▶ _Stored data entries_:
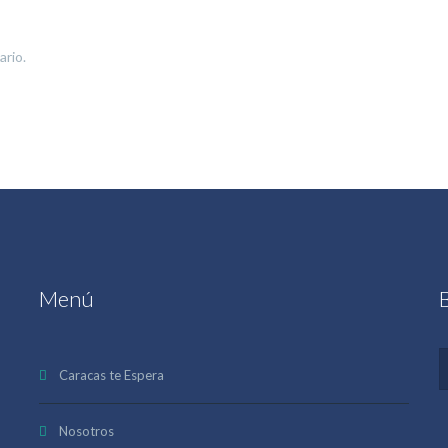
ario.
Menú
Caracas te Espera
Nosotros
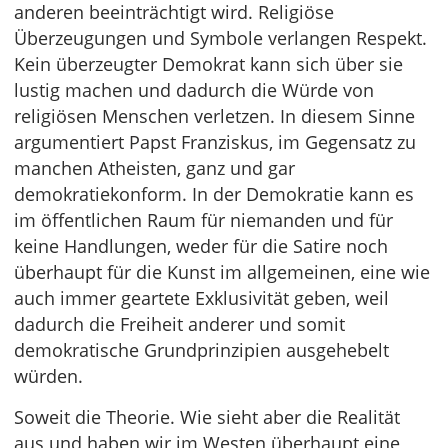
anderen beeinträchtigt wird. Religiöse
Überzeugungen und Symbole verlangen Respekt.
Kein überzeugter Demokrat kann sich über sie
lustig machen und dadurch die Würde von
religiösen Menschen verletzen. In diesem Sinne
argumentiert Papst Franziskus, im Gegensatz zu
manchen Atheisten, ganz und gar
demokratiekonform. In der Demokratie kann es
im öffentlichen Raum für niemanden und für
keine Handlungen, weder für die Satire noch
überhaupt für die Kunst im allgemeinen, eine wie
auch immer geartete Exklusivität geben, weil
dadurch die Freiheit anderer und somit
demokratische Grundprinzipien ausgehebelt
würden.
Soweit die Theorie. Wie sieht aber die Realität
aus und haben wir im Westen überhaupt eine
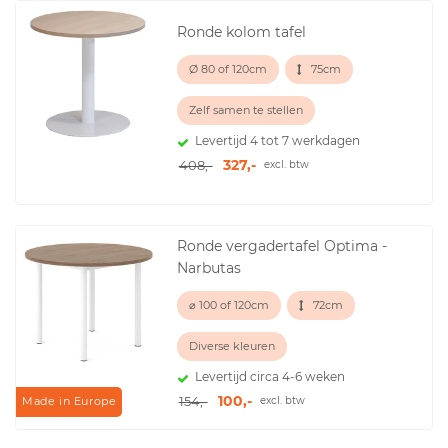
Ronde kolom tafel
Ø 80 of 120cm
75cm
Zelf samen te stellen
Levertijd 4 tot 7 werkdagen
327,-
408,-
excl. btw
Ronde vergadertafel Optima -
Narbutas
⌀ 100 of 120cm
72cm
Diverse kleuren
Levertijd circa 4-6 weken
100,-
154,-
excl. btw
Made in Europe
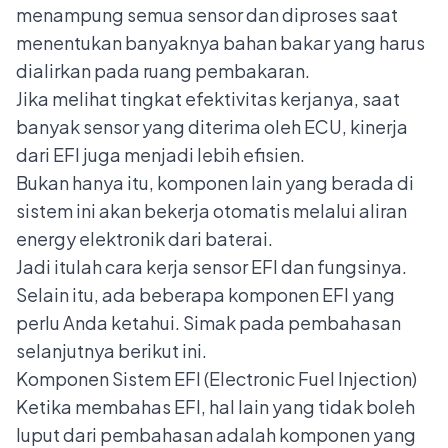
menampung semua sensor dan diproses saat
menentukan banyaknya bahan bakar yang harus
dialirkan pada ruang pembakaran.
Jika melihat tingkat efektivitas kerjanya, saat
banyak sensor yang diterima oleh ECU, kinerja
dari EFI juga menjadi lebih efisien.
Bukan hanya itu, komponen lain yang berada di
sistem ini akan bekerja otomatis melalui aliran
energy elektronik dari baterai.
Jadi itulah cara kerja sensor EFI dan fungsinya.
Selain itu, ada beberapa komponen EFI yang
perlu Anda ketahui. Simak pada pembahasan
selanjutnya berikut ini.
Komponen Sistem EFI (Electronic Fuel Injection)
Ketika membahas EFI, hal lain yang tidak boleh
luput dari pembahasan adalah komponen yang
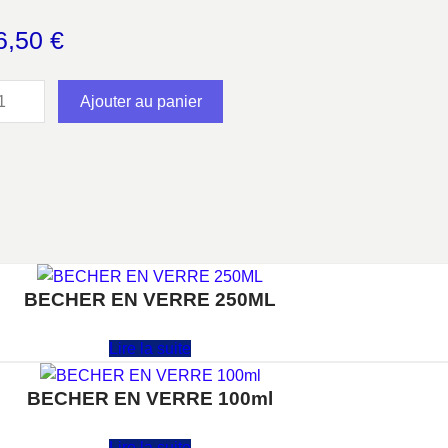
6,50
€
Ajouter au panier
BECHER EN VERRE 250ML
Note
0
sur 5
Lire la suite
BECHER EN VERRE 100ml
Note
0
sur 5
Lire la suite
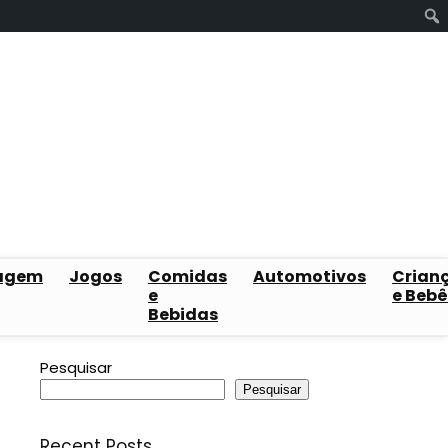
agem
Jogos
Comidas
Automotivos
Crian
e
e Bebê
Bebidas
Pesquisar
Pesquisar
Recent Posts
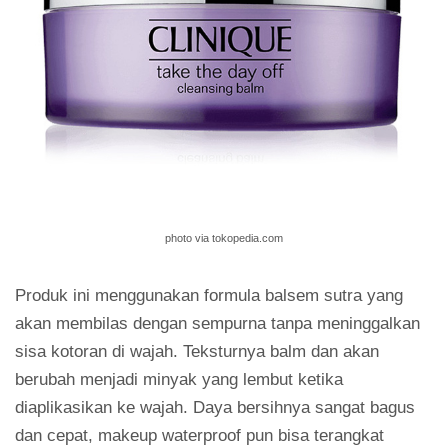
photo via tokopedia.com
Produk ini menggunakan formula balsem sutra yang
akan membilas dengan sempurna tanpa meninggalkan
sisa kotoran di wajah. Teksturnya balm dan akan
berubah menjadi minyak yang lembut ketika
diaplikasikan ke wajah. Daya bersihnya sangat bagus
dan cepat, makeup waterproof pun bisa terangkat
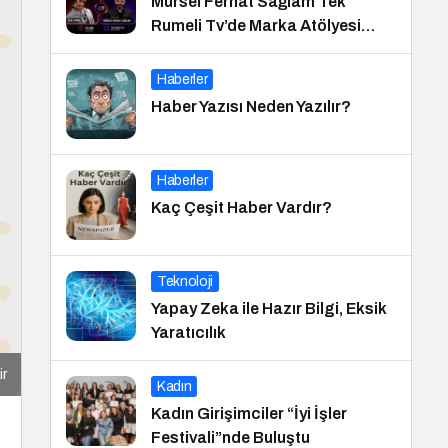
Mürsel Ferhat Sağlam Tek
Rumeli Tv’de Marka Atölyesi
Programına Konuk Oldu
Haberler
Haber Yazısı Neden Yazılır?
Haberler
Kaç Çeşit Haber Vardır?
Teknoloji
Yapay Zeka ile Hazır Bilgi, Eksik
Yaratıcılık
ir
Kadın
Kadın Girişimciler “İyi İşler
Festivali”nde Buluştu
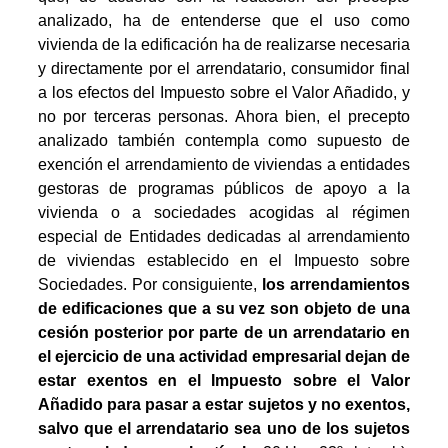
analizado, ha de entenderse que el uso como
vivienda de la edificación ha de realizarse necesaria
y directamente por el arrendatario, consumidor final
a los efectos del Impuesto sobre el Valor Añadido, y
no por terceras personas. Ahora bien, el precepto
analizado también contempla como supuesto de
exención el arrendamiento de viviendas a entidades
gestoras de programas públicos de apoyo a la
vivienda o a sociedades acogidas al régimen
especial de Entidades dedicadas al arrendamiento
de viviendas establecido en el Impuesto sobre
Sociedades. Por consiguiente,
los arrendamientos
de edificaciones que a su vez son objeto de una
cesión posterior por parte de un arrendatario en
el ejercicio de una actividad empresarial dejan de
estar exentos en el Impuesto sobre el Valor
Añadido para pasar a estar sujetos y no exentos,
salvo que el arrendatario sea uno de los sujetos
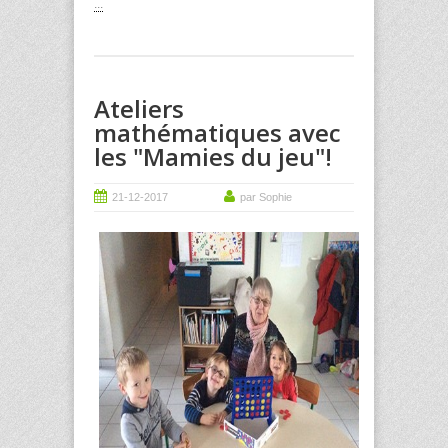
...
Ateliers
mathématiques avec
les "Mamies du jeu"!
21-12-2017
par Sophie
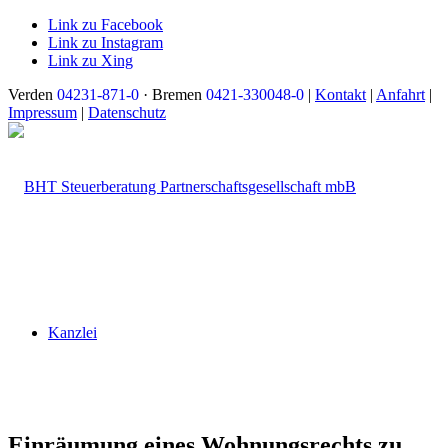
Link zu Facebook
Link zu Instagram
Link zu Xing
Verden
04231-871-0
· Bremen
0421-330048-0
|
Kontakt
|
Anfahrt
|
Impressum
|
Datenschutz
Kanzlei
Einräumung eines Wohnungsrechts zu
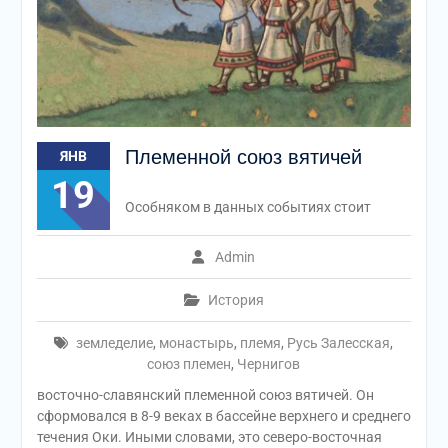
Племенной союз вятичей
ЯНВ
19
Особняком в данных событиях стоит
Admin
История
земледелие
,
монастырь
,
племя
,
Русь Залесская
,
союз племен
,
Чернигов
восточно-славянский племенной союз вятичей. Он
сформовался в 8-9 веках в бассейне верхнего и среднего
течения Оки. Иными словами, это северо-восточная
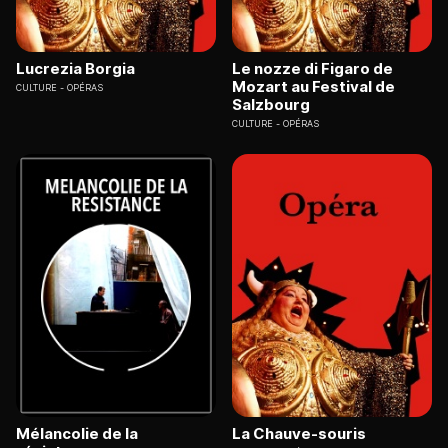
Lucrezia Borgia
Le nozze di Figaro de
Mozart au Festival de
CULTURE
OPÉRAS
Salzbourg
CULTURE
OPÉRAS
Mélancolie de la
La Chauve-souris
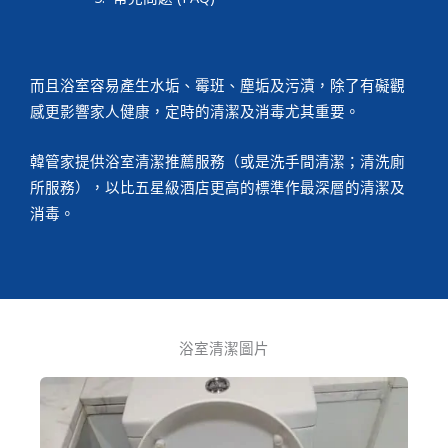
而且浴室容易產生水垢、霉班、塵垢及污漬，除了有礙觀
感更影響家人健康，定時的清潔及消毒尤其重要。
韓管家提供浴室清潔推薦服務（或是洗手間清潔；清洗廁
所服務），以比五星級酒店更高的標準作最深層的清潔及
消毒。
浴室清潔圖片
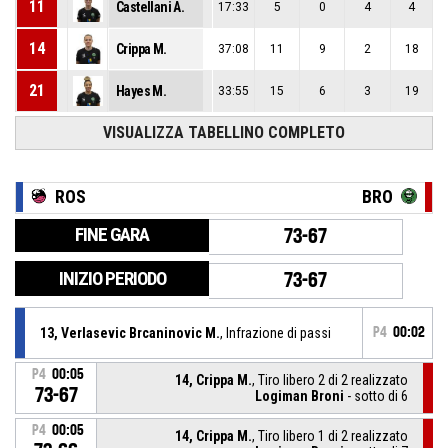
11
Castellani A.
17:33
5
0
4
4
14
Crippa M.
37:08
11
9
2
18
21
Hayes M.
33:55
15
6
3
19
VISUALIZZA TABELLINO COMPLETO
ROS
BRO
FINE GARA
73-67
INIZIO PERIODO
73-67
13, Verlasevic Brcaninovic M.
, Infrazione di passi
P4
00:02
P4
00:05
14, Crippa M.
, Tiro libero 2 di 2 realizzato
73-67
Logiman Broni
- sotto di 6
P4
00:05
14, Crippa M.
, Tiro libero 1 di 2 realizzato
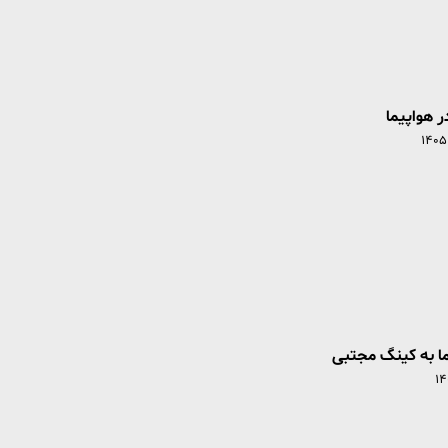
ر هواپیما
ا به کینگ مجتبی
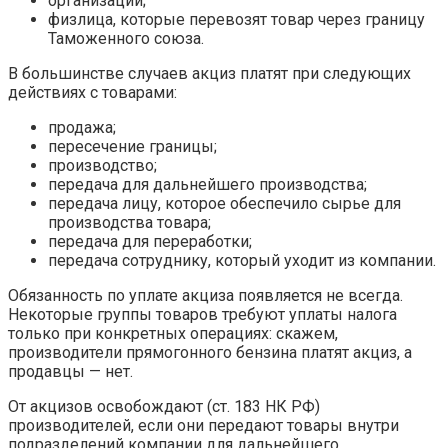
организации;
физлица, которые перевозят товар через границу
Таможенного союза.
В большинстве случаев акциз платят при следующих
действиях с товарами:
продажа;
пересечение границы;
производство;
передача для дальнейшего производства;
передача лицу, которое обеспечило сырье для
производства товара;
передача для переработки;
передача сотруднику, который уходит из компании.
Обязанность по уплате акциза появляется не всегда.
Некоторые группы товаров требуют уплаты налога
только при конкретных операциях: скажем,
производители прямогонного бензина платят акциз, а
продавцы — нет.
От акцизов освобождают (ст. 183 НК РФ)
производителей, если они передают товары внутри
подразделений компании для дальнейшего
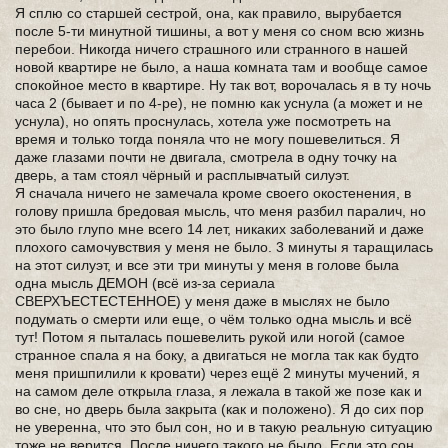
Я сплю со старшей сестрой, она, как правило, вырубается
после 5-ти минутной тишины, а вот у меня со сном всю жизнь
перебои. Никогда ничего страшного или странного в нашей
новой квартире не было, а наша комната там и вообще самое
спокойное место в квартире. Ну так вот, ворочалась я в ту ночь
часа 2 (бывает и по 4-ре), не помню как уснула (а может и не
уснула), но опять проснулась, хотела уже посмотреть на
время и только тогда поняла что не могу пошевелиться. Я
даже глазами почти не двигала, смотрела в одну точку на
дверь, а там стоял чёрный и расплывчатый силуэт.
Я сначала ничего не замечала кроме своего окостенения, в
голову пришла бредовая мысль, что меня разбил паралич, но
это было глупо мне всего 14 лет, никаких заболеваний и даже
плохого самочувствия у меня не было. 3 минуты я таращилась
на этот силуэт, и все эти три минуты у меня в голове была
одна мысль ДЕМОН (всё из-за сериала
СВЕРХЪЕСТЕСТЕННОЕ) у меня даже в мыслях не было
подумать о смерти или еще, о чём только одна мысль и всё
тут! Потом я пыталась пошевелить рукой или ногой (самое
странное спала я на боку, а двигаться не могла так как будто
меня пришпилили к кровати) через ещё 2 минуты мучений, я
на самом деле открыла глаза, я лежала в такой же позе как и
во сне, но дверь была закрыта (как и положено). Я до сих пор
не уверенна, что это был сон, но и в такую реальную ситуацию
тоже не верится. После ничего такого не было. Если это сон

▶ _REQUIREMENT_: Check every line of the data, and copy the ones that contain "была".

▶ _EXERCISE RESULT_:
на этот силуэт, и все эти три минуты у меня в голове была
во сне, но дверь была закрыта (как и положено). Я до сих пор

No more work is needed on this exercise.